Warm humour and wry observation

Lorna V in character as Aliki Mbakoyianni, (c) Carole Edrich 2018
I first met Lorna many years ago at a milonga venue that is no longer extant. Both there to dance, we didn’t talk that much, but we got on well, swapped contact details that neither of us used and continued to bump into each other sporadically at tango events. I don’t remember much of the meeting apart from that we sparked off each other, that she was also a journalist, that she was warm, articulate, friendly and that she had wonderful thick dark hair.
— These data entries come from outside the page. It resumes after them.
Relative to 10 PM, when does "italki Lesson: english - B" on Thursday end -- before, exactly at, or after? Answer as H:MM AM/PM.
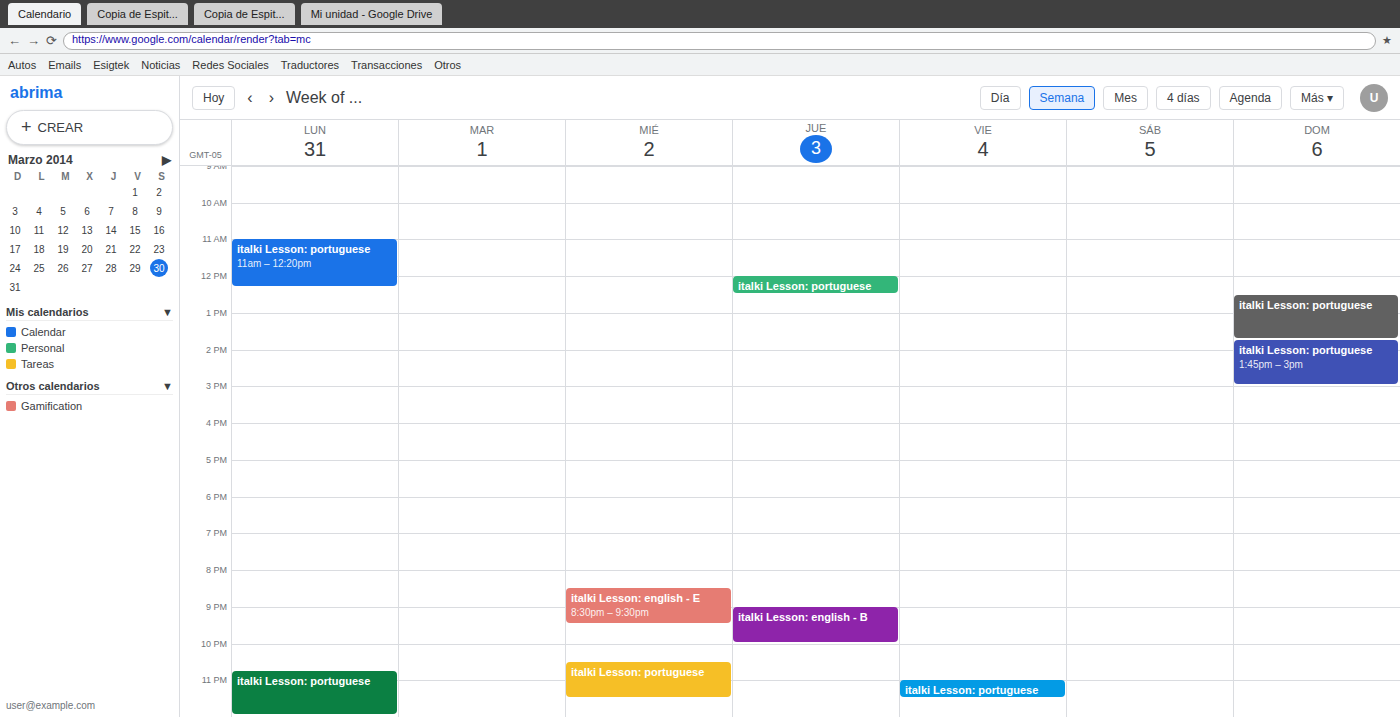
10:00 PM -- exactly at 10 PM, on the 10 PM line.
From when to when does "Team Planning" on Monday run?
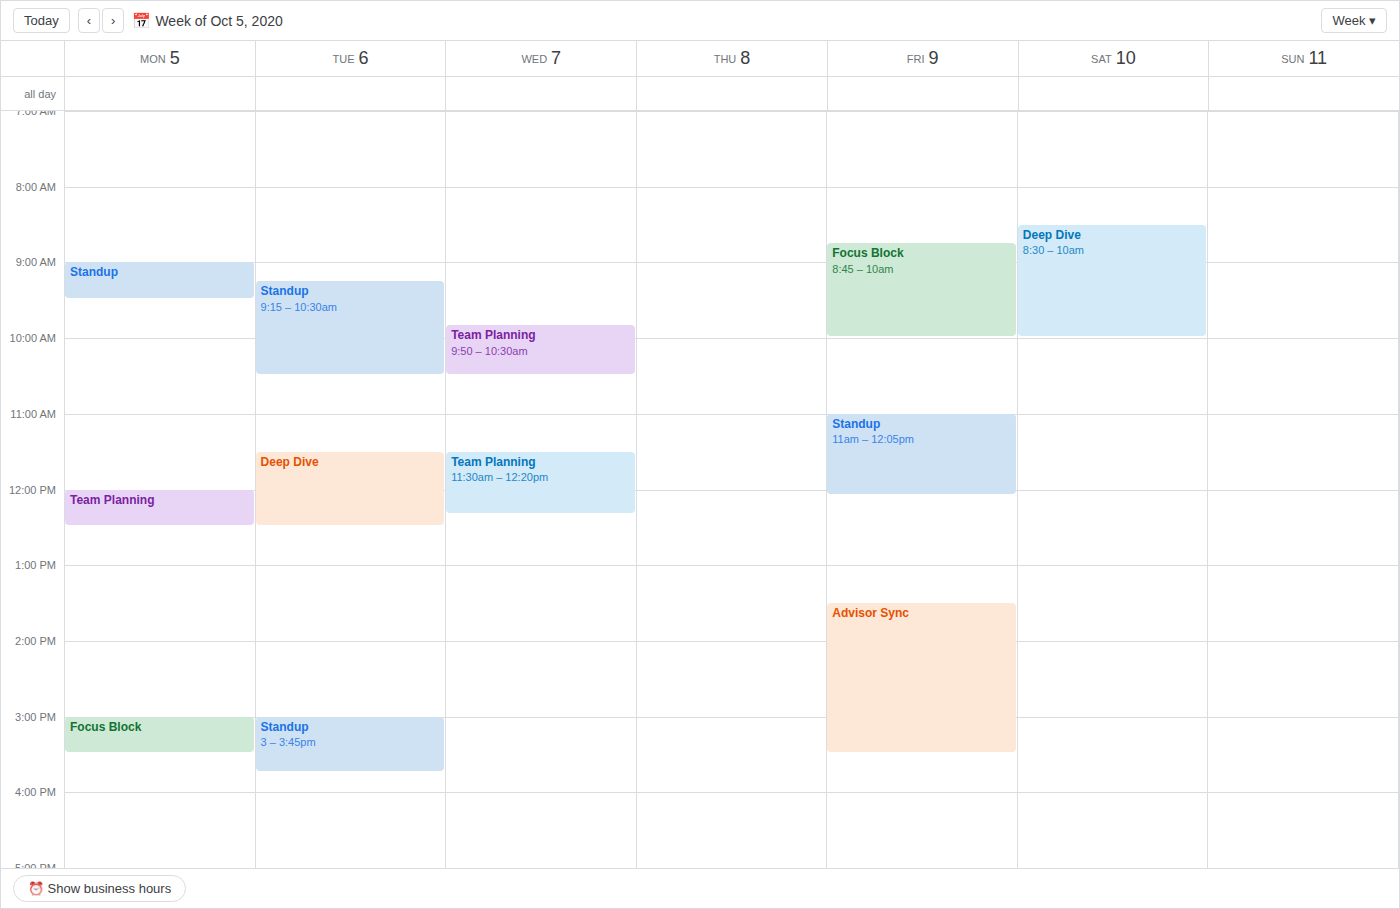
12:00 PM to 12:30 PM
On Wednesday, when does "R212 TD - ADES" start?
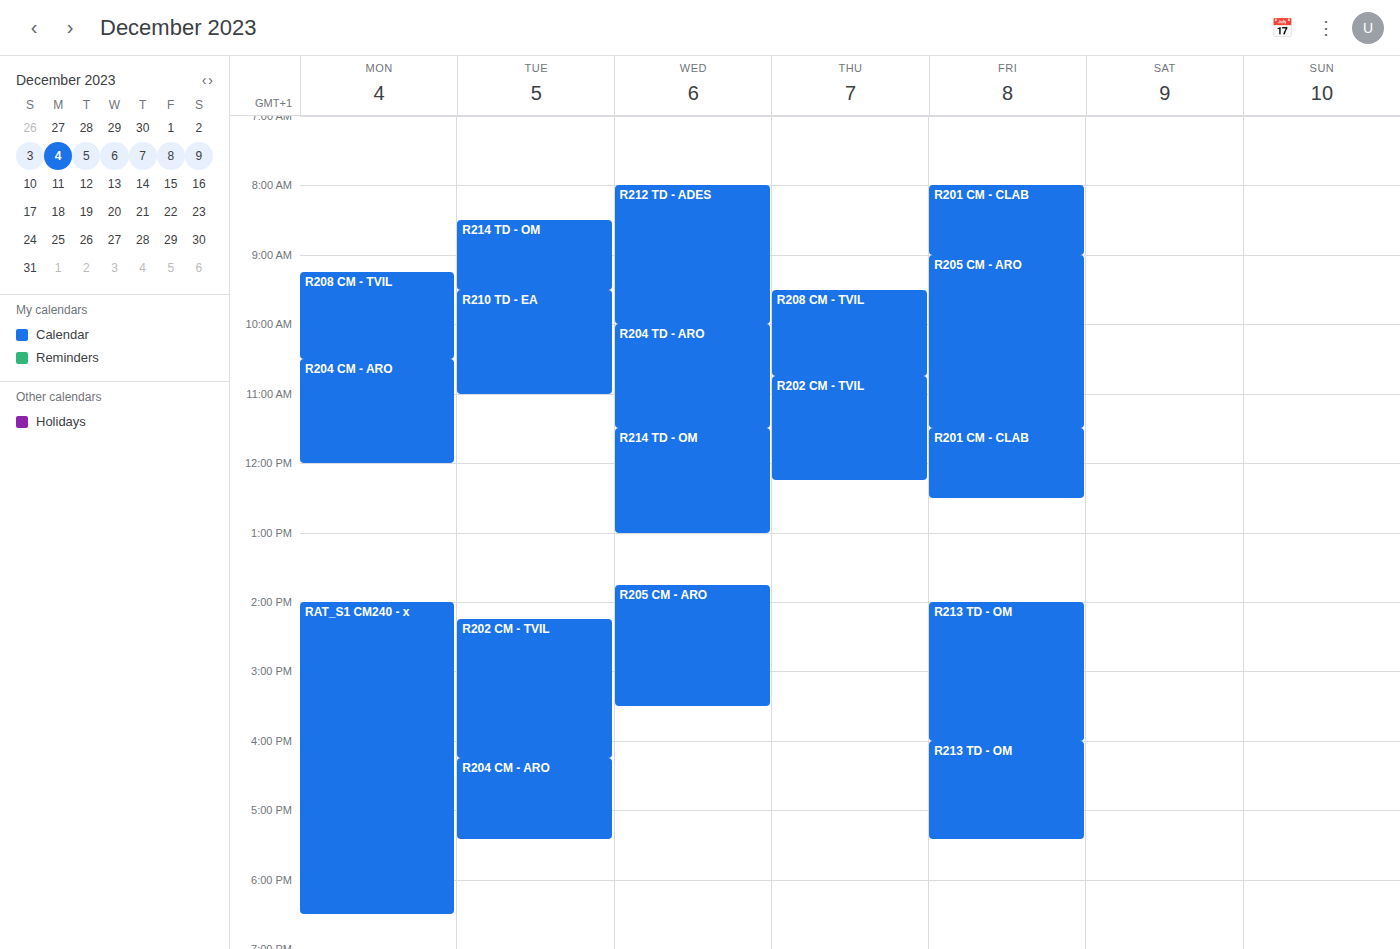
8:00 AM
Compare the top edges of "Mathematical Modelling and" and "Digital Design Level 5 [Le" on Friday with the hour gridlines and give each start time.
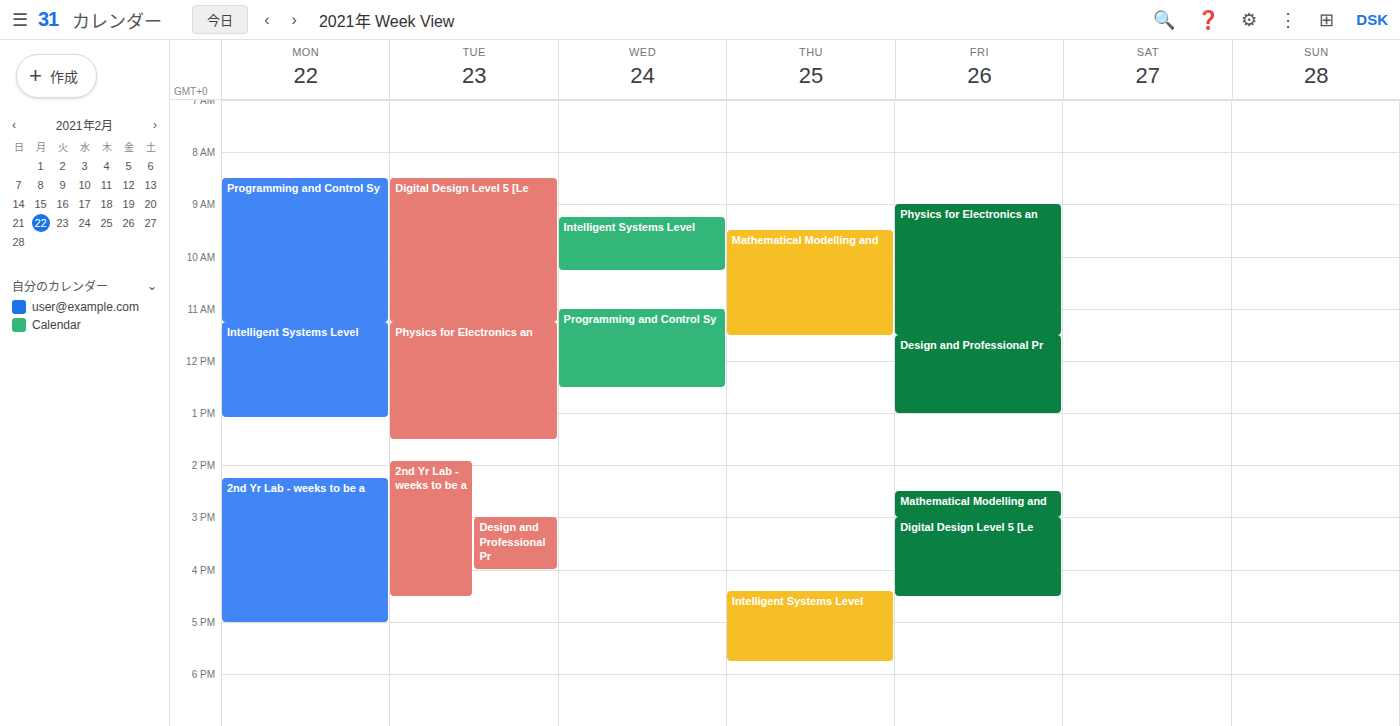
"Mathematical Modelling and": 2:30 PM, halfway between the 2 PM and 3 PM lines. "Digital Design Level 5 [Le": 3:00 PM, exactly on the 3 PM line.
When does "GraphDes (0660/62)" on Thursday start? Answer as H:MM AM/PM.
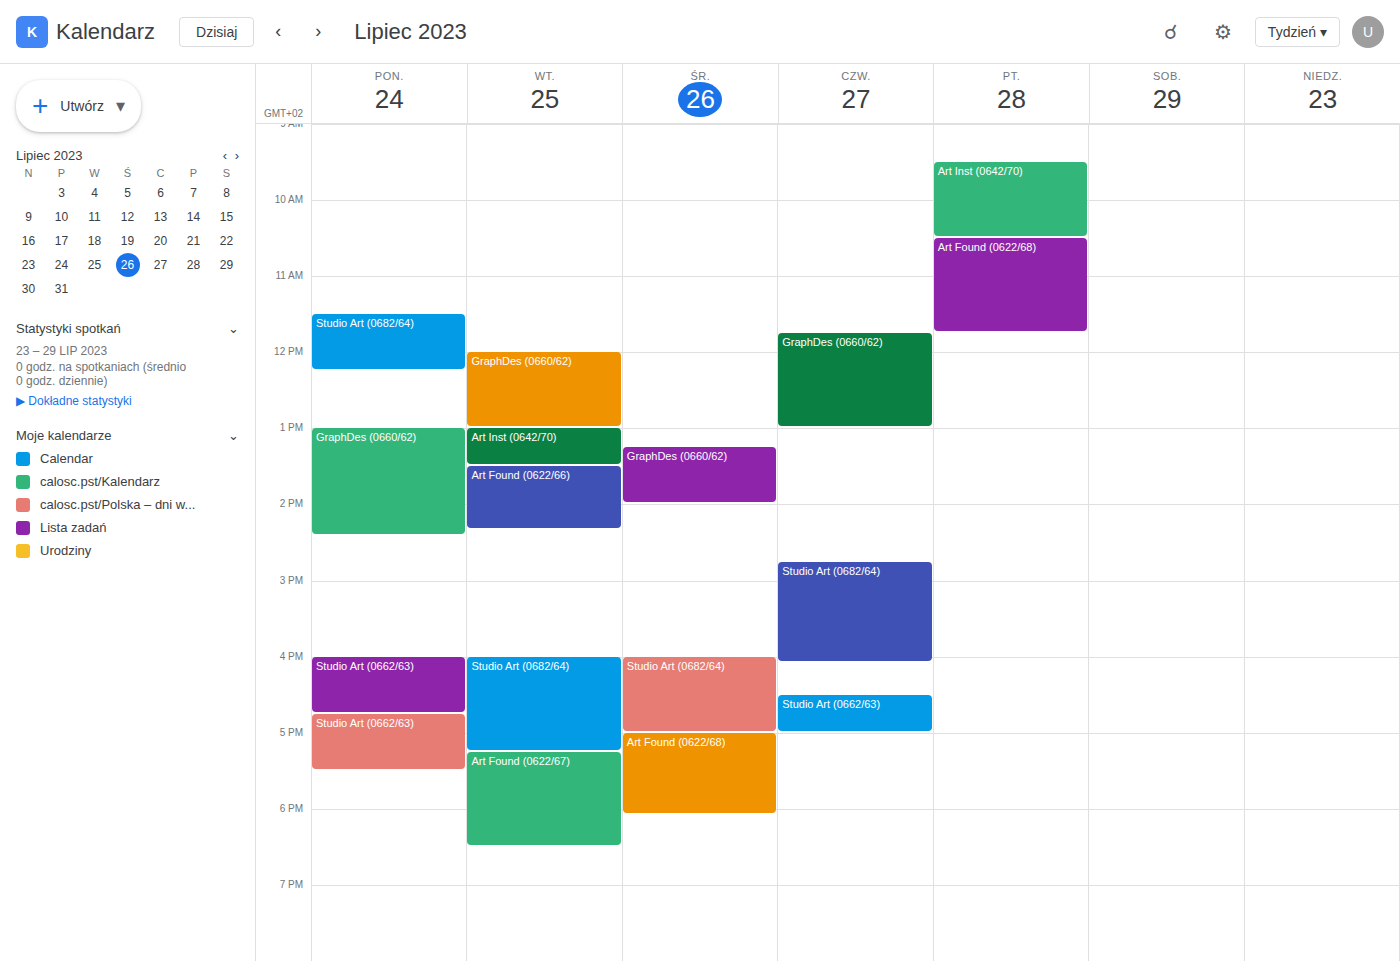
11:45 AM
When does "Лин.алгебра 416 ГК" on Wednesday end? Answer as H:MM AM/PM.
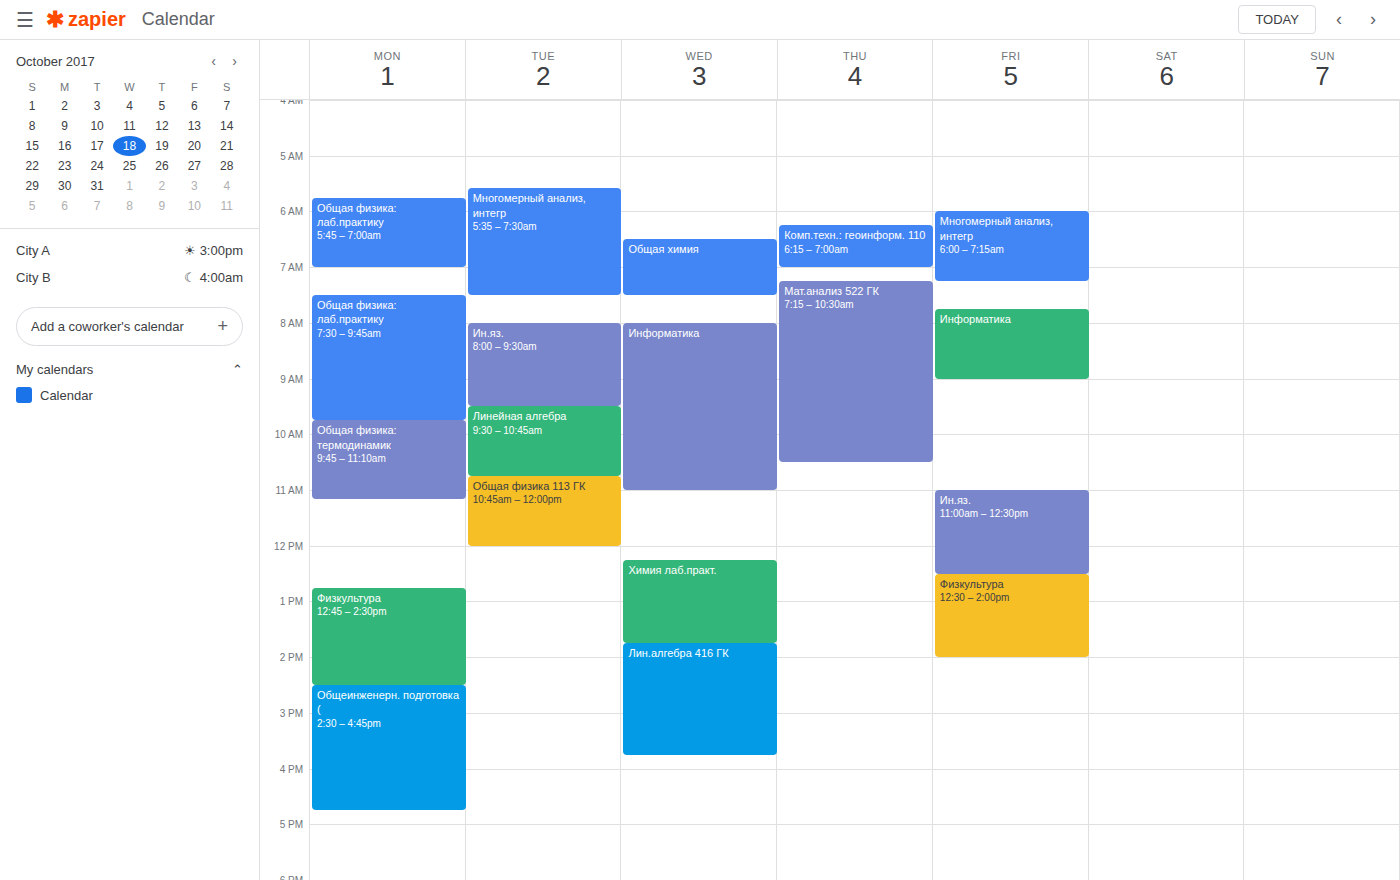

Some time after that meeting I got an aggressive form of breast cancer and the chemo, while it fixed the cancer, left me with lasting disabilities that result in a permanent brain fog and variable-level fatigue. Life moved on around me. I knew she had performed somewhere, in something, but barely had the bandwidth to keep house home and work together so wasn’t able to attend.
Then we came to this year and suddenly, surprisingly the brain fog is lifting. I started clocking Lorna on Instagram and facebook, watched intriguing snippets of her dance practice and the development of aspects of what I assumed was behind her latest work, and probably made a comment or two.
Then, in one of those wonderful moments of serendipitous coincidences, I bumped into her rehearsing in the studio next to where I teach!
As a blogger, she told me, I was welcome to attend. It’s about time I started redeveloping my social life so I jumped at the chance. I also took my camera because – well, you never know.
What a wonderful, fun-filled evening I had! I’ve been struggling with how to write about it since. Examples or plot description would be nasty spoilers and I want others to discover her work with the sense of surprise and delight she gave me. What I can tell you (because others have) is that Lorna played a fading Greek-Argentine dance star turned guru-to-the-stars who dragged me through her character’s hilariously idiosyncratic view of dance and cultural history and introduced some warmly wry perspectives on politics, ageing, love and life.
Lorna, this post doesn’t do your work justice. It’s a cop-out. I’m sorry. You spoke to me through – and about – some of the things I most care about, gave back a much needed humorous view on life and I’m sure that in months to come I’ll still think back and smile.